▸ EXERCISE DETAILS
Give the lines of the listing as a numbered list, leaving out blank lines, from the line with "Worldwide Fast Shipping" up to and including the line with "Stay in touch".
#### RECORDS SHOWN
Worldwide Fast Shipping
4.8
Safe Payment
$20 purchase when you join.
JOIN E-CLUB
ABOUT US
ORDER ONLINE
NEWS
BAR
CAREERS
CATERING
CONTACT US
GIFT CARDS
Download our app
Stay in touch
########
#### RECORDS SHOWN
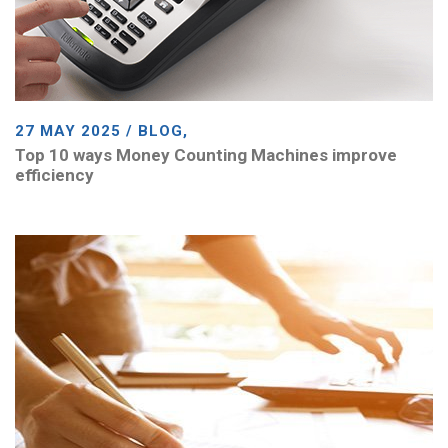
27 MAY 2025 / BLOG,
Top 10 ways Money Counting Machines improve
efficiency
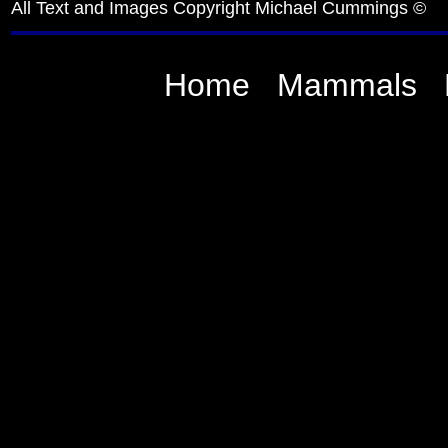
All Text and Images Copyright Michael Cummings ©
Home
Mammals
########
▸ RESPONSE BELOW
1. Worldwide Fast Shipping
2. 4.8
3. Safe Payment
4. $20 purchase when you join.
5. JOIN E-CLUB
6. ABOUT US
7. ORDER ONLINE
8. NEWS
9. BAR
10. CAREERS
11. CATERING
12. CONTACT US
13. GIFT CARDS
14. Download our app
15. Stay in touch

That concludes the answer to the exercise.